Hahn

The COVID-19 Pandemic, Paradox, and Sustainability

Tobias Hahn, ESADE Business School

First and foremost, the Covid-19 pandemic is a human tragedy. At the same time, it leads individuals, organizations, and states around the globe to adopt unprecedented measures at breathtaking speed. While all the attention is focused on the crisis, the situation is at the same time highly paradoxical. States such as the UK that have been known as harbors of free market economy renationalize private railway companies. Individual freedoms are restricted drastically for the collective benefit. We are all urged to keep social and physical distance while our emotional and empathic senses long for proximity and close contact. Compassion is expressed through distance. The public and economic life of the vast majority of the vital and productive population is stalled to protect the minority of the vulnerable and the infirm. The health and survival of the vulnerable depends on the inactivity of the young and healthy. Epidemiologically, we face the tension between swiftly reaching herd immunity to stop the spread of the virus and the need to slow down the spread of the virus to protect the vulnerable and to avoid the collapse of health care systems.

When facing paradoxes, humans oftentimes react defensively. The handling of the Trump administration displayed almost all the defensive reactions to paradox that have been discussed in the literature (for a glimpse http://thebulwark.com/anatomy-of-a-viral-lie/). We have seen denial of the problem and the pretention that the situation is fully under control. We have heard Trump putting the blame on scapegoats (China) and creating false we/they distinctions that undermine necessary collaboration, for instance by trying to take over a German biotech startup to develop vaccines exclusively for the US. Misleading comparisons to influenza outbreaks in the past were put forward as well as false expectations that the situation will be over in just 15 days.

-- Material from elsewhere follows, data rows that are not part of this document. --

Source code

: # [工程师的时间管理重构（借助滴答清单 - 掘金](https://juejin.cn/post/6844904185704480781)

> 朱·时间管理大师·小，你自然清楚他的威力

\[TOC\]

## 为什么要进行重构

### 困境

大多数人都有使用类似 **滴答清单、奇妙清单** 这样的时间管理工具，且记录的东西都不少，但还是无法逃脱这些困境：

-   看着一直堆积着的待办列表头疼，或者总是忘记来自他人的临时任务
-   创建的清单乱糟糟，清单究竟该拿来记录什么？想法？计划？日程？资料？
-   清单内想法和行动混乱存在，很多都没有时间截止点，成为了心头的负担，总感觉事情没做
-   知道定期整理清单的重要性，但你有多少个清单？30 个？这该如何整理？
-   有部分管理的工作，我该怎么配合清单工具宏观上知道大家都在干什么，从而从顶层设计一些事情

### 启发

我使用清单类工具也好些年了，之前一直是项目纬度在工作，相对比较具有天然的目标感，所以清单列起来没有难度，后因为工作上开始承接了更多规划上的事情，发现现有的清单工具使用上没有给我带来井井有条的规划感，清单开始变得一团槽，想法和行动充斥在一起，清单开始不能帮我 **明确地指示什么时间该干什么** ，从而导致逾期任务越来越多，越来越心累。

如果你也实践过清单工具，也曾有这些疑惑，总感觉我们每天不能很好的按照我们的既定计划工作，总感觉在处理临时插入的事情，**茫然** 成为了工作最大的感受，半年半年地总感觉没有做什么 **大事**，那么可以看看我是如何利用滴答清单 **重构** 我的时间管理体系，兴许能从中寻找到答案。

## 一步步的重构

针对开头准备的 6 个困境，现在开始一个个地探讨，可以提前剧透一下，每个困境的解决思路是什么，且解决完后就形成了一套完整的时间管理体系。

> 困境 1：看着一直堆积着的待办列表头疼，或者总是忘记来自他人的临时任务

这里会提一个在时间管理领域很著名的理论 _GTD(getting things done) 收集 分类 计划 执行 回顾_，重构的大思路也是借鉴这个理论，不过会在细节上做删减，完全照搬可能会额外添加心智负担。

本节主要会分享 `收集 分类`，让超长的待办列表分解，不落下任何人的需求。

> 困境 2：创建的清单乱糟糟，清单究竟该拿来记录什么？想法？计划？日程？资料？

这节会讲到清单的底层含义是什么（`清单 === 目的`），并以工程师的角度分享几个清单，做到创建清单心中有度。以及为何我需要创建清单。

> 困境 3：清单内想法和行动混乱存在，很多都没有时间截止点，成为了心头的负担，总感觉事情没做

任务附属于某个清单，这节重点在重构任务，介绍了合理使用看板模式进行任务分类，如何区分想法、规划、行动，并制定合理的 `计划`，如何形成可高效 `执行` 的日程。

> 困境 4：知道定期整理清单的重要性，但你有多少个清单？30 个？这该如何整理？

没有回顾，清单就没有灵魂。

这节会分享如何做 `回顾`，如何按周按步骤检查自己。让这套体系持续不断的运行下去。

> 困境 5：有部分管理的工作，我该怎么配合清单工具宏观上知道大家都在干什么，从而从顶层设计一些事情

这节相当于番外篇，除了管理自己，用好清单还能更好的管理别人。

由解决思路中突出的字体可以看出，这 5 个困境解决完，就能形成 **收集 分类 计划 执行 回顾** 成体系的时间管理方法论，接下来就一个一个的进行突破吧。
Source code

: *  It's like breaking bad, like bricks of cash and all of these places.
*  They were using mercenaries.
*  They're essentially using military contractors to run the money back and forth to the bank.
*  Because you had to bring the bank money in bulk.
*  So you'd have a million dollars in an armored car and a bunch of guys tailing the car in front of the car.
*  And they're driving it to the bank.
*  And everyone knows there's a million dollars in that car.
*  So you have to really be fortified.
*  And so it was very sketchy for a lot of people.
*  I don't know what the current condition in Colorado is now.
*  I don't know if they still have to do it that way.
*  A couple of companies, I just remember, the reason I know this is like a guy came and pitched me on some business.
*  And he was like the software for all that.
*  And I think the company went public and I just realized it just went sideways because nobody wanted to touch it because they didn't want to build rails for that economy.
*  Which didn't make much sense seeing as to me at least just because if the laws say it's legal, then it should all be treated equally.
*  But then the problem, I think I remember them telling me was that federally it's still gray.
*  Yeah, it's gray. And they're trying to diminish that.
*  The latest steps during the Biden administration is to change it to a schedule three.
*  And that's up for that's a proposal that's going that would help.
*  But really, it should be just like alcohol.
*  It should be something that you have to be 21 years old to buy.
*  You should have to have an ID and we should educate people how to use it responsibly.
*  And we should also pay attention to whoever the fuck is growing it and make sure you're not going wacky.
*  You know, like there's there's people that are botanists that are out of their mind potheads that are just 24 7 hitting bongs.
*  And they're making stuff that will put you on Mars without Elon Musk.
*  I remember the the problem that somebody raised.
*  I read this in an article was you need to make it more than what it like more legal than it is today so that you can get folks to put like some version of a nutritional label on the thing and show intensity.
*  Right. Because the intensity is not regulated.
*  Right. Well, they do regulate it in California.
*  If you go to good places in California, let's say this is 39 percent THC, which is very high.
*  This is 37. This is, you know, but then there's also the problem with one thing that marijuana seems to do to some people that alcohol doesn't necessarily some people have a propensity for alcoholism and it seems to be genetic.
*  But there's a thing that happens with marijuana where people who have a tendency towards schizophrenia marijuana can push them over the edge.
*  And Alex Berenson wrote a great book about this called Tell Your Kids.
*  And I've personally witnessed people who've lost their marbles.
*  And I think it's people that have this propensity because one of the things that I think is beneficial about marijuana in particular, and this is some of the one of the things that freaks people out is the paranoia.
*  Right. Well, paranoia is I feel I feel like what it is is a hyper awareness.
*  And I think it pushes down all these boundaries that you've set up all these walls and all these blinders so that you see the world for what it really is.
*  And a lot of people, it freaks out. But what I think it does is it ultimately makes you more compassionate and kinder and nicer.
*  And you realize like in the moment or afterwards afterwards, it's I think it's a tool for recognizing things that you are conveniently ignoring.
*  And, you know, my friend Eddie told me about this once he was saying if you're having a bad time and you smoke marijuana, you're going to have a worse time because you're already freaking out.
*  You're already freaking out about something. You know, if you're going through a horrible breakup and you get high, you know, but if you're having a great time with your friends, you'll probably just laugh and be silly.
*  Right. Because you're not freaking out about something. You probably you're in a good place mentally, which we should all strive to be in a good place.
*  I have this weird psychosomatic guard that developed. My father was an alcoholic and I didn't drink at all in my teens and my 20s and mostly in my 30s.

Luckily, many people have also reacted with solidarity and innovation to the extreme situation and the paradoxes that we are all facing. People play music together alone on their balconies. People start sharing and caring while keeping their distance. Competing firms help each other out with personnel and resources. Governments expedite multi-billion measures to protect small businesses and people in need.

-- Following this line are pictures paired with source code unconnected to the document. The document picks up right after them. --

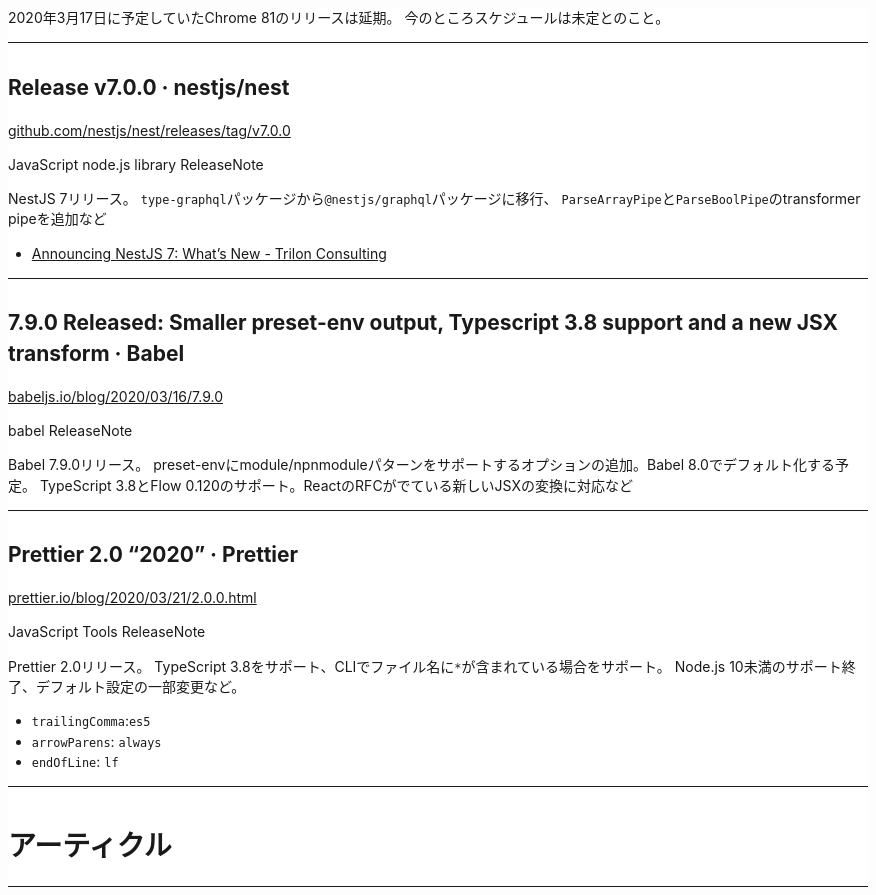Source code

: 2020年3月17日に予定していたChrome 81のリリースは延期。
今のところスケジュールは未定とのこと。


----

## Release v7.0.0 · nestjs/nest
[github.com/nestjs/nest/releases/tag/v7.0.0](https://github.com/nestjs/nest/releases/tag/v7.0.0 "Release v7.0.0 · nestjs/nest")
<p class="jser-tags jser-tag-icon"><span class="jser-tag">JavaScript</span> <span class="jser-tag">node.js</span> <span class="jser-tag">library</span> <span class="jser-tag">ReleaseNote</span></p>

NestJS 7リリース。
`type-graphql`パッケージから`@nestjs/graphql`パッケージに移行、
`ParseArrayPipe`と`ParseBoolPipe`のtransformer pipeを追加など

- [Announcing NestJS 7: What’s New - Trilon Consulting](https://trilon.io/blog/announcing-nestjs-7-whats-new "Announcing NestJS 7: What’s New - Trilon Consulting")

----

## 7.9.0 Released: Smaller preset-env output, Typescript 3.8 support and a new JSX transform · Babel
[babeljs.io/blog/2020/03/16/7.9.0](https://babeljs.io/blog/2020/03/16/7.9.0 "7.9.0 Released: Smaller preset-env output, Typescript 3.8 support and a new JSX transform · Babel")
<p class="jser-tags jser-tag-icon"><span class="jser-tag">babel</span> <span class="jser-tag">ReleaseNote</span></p>

Babel 7.9.0リリース。
preset-envにmodule/npnmoduleパターンをサポートするオプションの追加。Babel 8.0でデフォルト化する予定。
TypeScript 3.8とFlow 0.120のサポート。ReactのRFCがでている新しいJSXの変換に対応など


----

## Prettier 2.0 “2020” · Prettier
[prettier.io/blog/2020/03/21/2.0.0.html](https://prettier.io/blog/2020/03/21/2.0.0.html "Prettier 2.0 “2020” · Prettier")
<p class="jser-tags jser-tag-icon"><span class="jser-tag">JavaScript</span> <span class="jser-tag">Tools</span> <span class="jser-tag">ReleaseNote</span></p>

Prettier 2.0リリース。
TypeScript 3.8をサポート、CLIでファイル名に`*`が含まれている場合をサポート。
Node.js 10未満のサポート終了、デフォルト設定の一部変更など。

- `trailingComma`:`es5`
- `arrowParens`: `always`
- `endOfLine`: `lf`


----
<h1 class="site-genre">アーティクル</h1>

----
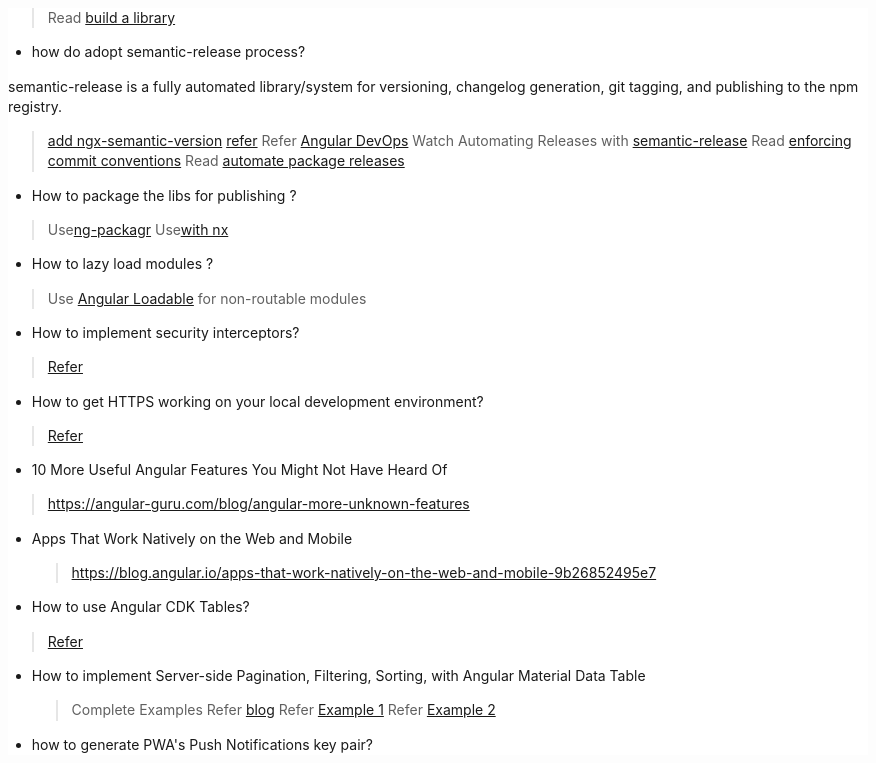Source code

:   > Read [build a library](https://medium.com/@tomsu/how-to-build-a-library-for-angular-apps-4f9b38b0ed11)

- how do adopt semantic-release process?

semantic-release is a fully automated library/system for versioning, changelog generation, git tagging, and publishing to the npm registry.

> [add ngx-semantic-version](http://d-koppenhagen.de/blog/2019-11-ngx-semantic-version)
> [refer](https://blog.greenkeeper.io/introduction-to-semantic-release-33f73b117c8)
> Refer [Angular DevOps](https://blog.angularindepth.com/the-angular-devops-series-semantically-release-your-angular-library-7d78afb4c845)
> Watch Automating Releases with [semantic-release](https://egghead.io/lessons/javascript-automating-releases-with-semantic-release)
> Read [enforcing commit conventions](https://adrianperez.codes/enforcing-commit-conventions/)
> Read [automate package releases](https://medium.com/@schalkneethling/automate-package-releases-with-semantic-release-and-commitizen-d7d4c337f04f)

- How to package the libs for publishing ?

> Use[ng-packagr](https://github.com/dherges/ng-packagr)
> Use[with nx](https://github.com/dherges/nx-packaged)

- How to lazy load modules ?

> Use [Angular Loadable](https://medium.com/@zamamohammed/announcing-angular-loadable-ngx-loadable-2-2kb-4ef7e6321784) for non-routable modules

- How to implement security interceptors?

> [Refer](https://medium.com/@ryanchenkie_40935/angular-authentication-using-the-http-client-and-http-interceptors-2f9d1540eb8)

- How to get HTTPS working on your local development environment?

> [Refer](https://medium.freecodecamp.org/how-to-get-https-working-on-your-local-development-environment-in-5-minutes-7af615770eec)

- 10 More Useful Angular Features You Might Not Have Heard Of

> https://angular-guru.com/blog/angular-more-unknown-features

- Apps That Work Natively on the Web and Mobile

  > https://blog.angular.io/apps-that-work-natively-on-the-web-and-mobile-9b26852495e7

- How to use Angular CDK Tables?

> [Refer](https://medium.com/@zackderose/angular-cdk-tables-1537774d7c99)

- How to implement Server-side Pagination, Filtering, Sorting, with Angular Material Data Table

  > Complete Examples
  > Refer [blog](https://blog.angular-university.io/angular-material-data-table/)
  > Refer [Example 1](https://github.com/angular-university/angular-material-course/tree/2-data-table-finished/src/app/course)
  > Refer [Example 2](https://github.com/angular/material2/blob/master/src/material-examples/table-http/table-http-example.ts)

- how to generate PWA's Push Notifications key pair?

What do this crisis and its paradoxes have to do with sustainability? First, public health is one of the Sustainable Development Goals of the UN. But of course sustainability is more multi-facetted. Only a few months ago, a singular and exclusive focus on just one sustainability goal would probably have been criticized heavily. Sustainability is marked by tensions between different grand societal challenges such as climate change, biodiversity loss, inequality, and poverty alleviation just to name a few. Pursuing these goals simultaneously oftentimes confronts governments, firms, and individuals with paradoxes. Like a pandemic, most sustainability challenges can only be tackled collectively. Rampant individualism will most likely aggravate the situation and sharpen paradoxes. Responding to challenging paradoxical situations collectively is key for sustaining our life-supporting and life-enhancing social-ecological systems. Be it to tackle climate change while allowing millions of people in the global South to enjoy economic development, education, and sanitation. Be it to preserve and regenerate the biological diversity on Earth while feeding a growing population.

The sustainability challenges we are facing may not (yet) have the same urgency and immediacy as the Covid-19 pandemic. But hopefully, what we can all take away once we have surpassed the current Covid-19 crisis is this sense of a collective and solidary approach to respond to paradoxical situations. In some respect, responding adequately to sustainability paradoxes is even more demanding. It requires that individuals, organizations, and governments act collectively and with solidarity even in the absence of the immediate threat of a deadly infection or the collapse of health systems. Climate change is a prime example in this context: Tackling climate change only when its consequences are immediate will be impossible and the toll will be much higher than with the current pandemic; rather, we need to take bold action to curb carbon emissions today, even in the absence of an imminent threat. One important thing to do once the Covid-19 pandemic will have passed will be not to go back to business as usual. Rebooting our economic activity as if nothing had happened will come at a high cost. Let us use this period of confinement to think about how we can convert the collective and solidary action to tackle the pandemic into robust collective action for sustainability.